Königliche Geschenke dienten also nach zwei Seiten hin als
Beglaubigungsinstanz für neue Landesprodukte, und
Königshäuser waren gewissermaßen die
Auratisiermaschinen des Industrialisierungsprozesses. Nur die Gabe
besonderer Provenienz stiftete eine besondere Beziehung. In der
Frühzeit der Moderne waren die Monarchen Vorbilder für
bürgerliche Gemeinwohlorientierung. Darin lag ihr Nutzen
für die Zivilgesellschaft. Auch heute noch sind die Mitglieder
der Königshäuser "Meister der Sichtbarkeit" (Heinz Reif).

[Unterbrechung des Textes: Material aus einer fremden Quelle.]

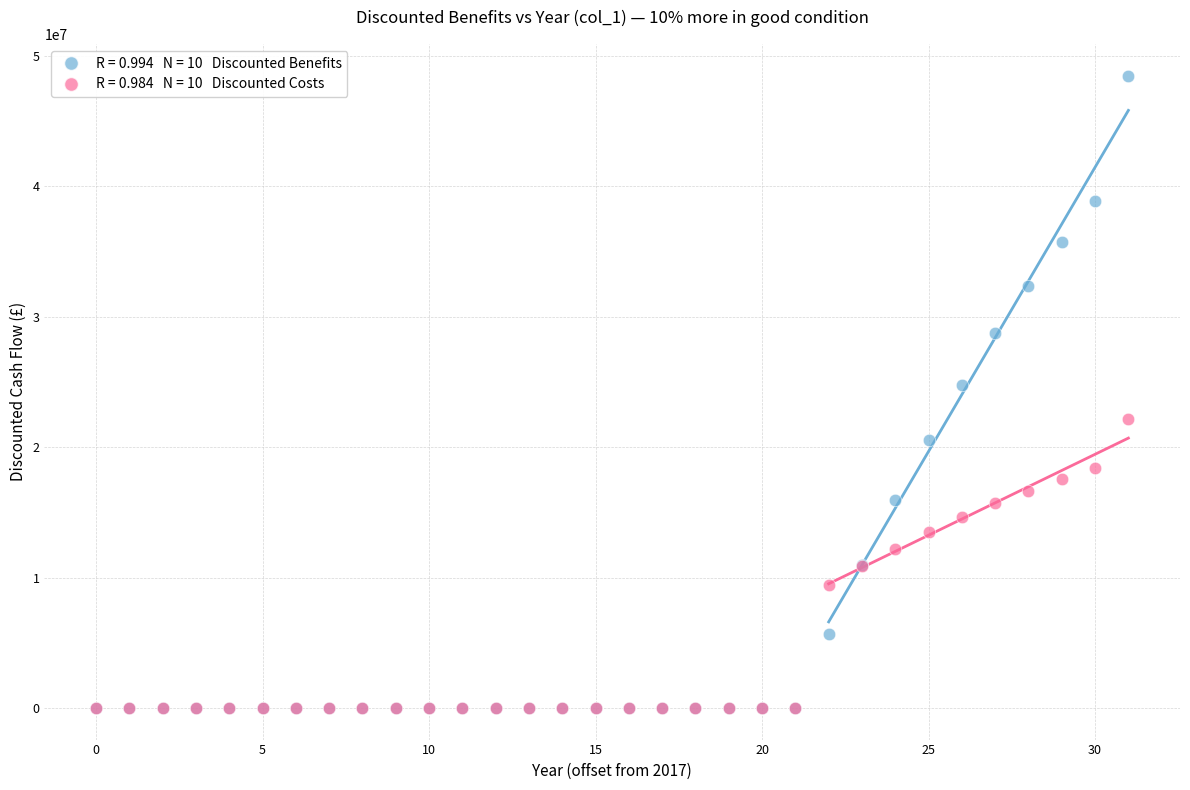

Across all series, what Y value is closest to 24247996?

24784532.6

Gegenwärtig bilden Unternehmer die weitaus größte
Berufsgruppe unter den Stiftern. Eine Gruppe, die Macht eher auf
diskrete Weise zu üben gewohnt ist. Die Folge ist, dass es dem
bürgerschaftlichen Engagement häufig genug an
Aufmerksamkeit fehlt - von der gelegentlichen Skandalisierung des
Schenkens wie im Fall der Sammlung Flick einmal abgesehen. Die
"Zivilität als Kultur" kann jedoch ohne öffentliche
Aufmerksamkeit ihre Vorbildwirkung nicht entfalten. Wohlhabende
Bürger müssen sich deshalb an das Geldausgeben in
großem Maßstab und vor großem Publikum
gewöhnen. Und sie können von den einstigen und jetzigen
Königen lernen, wie man Großzügigkeit als
öffentliche Geste inszeniert.
Dr. Manuel Frey ist wissenschaftlicher Mitarbeiter am Institut
für Geschichte der Technischen Universität Berlin.